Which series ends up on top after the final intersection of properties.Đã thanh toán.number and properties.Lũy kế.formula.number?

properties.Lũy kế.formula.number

+---+

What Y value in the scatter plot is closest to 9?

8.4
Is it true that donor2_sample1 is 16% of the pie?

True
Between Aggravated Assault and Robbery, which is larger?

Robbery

+---+

* INSTRUKCJA DO ZADANIA
Zbierz z wpisów powyżej wszystkie wiersze zawierające słowo „Robbery” i przepisz je w całości. Wielkość liter ma znaczenie.

* ODPOWIEDŹ NA ZADANIE
Between Aggravated Assault and Robbery, which is larger?
Robbery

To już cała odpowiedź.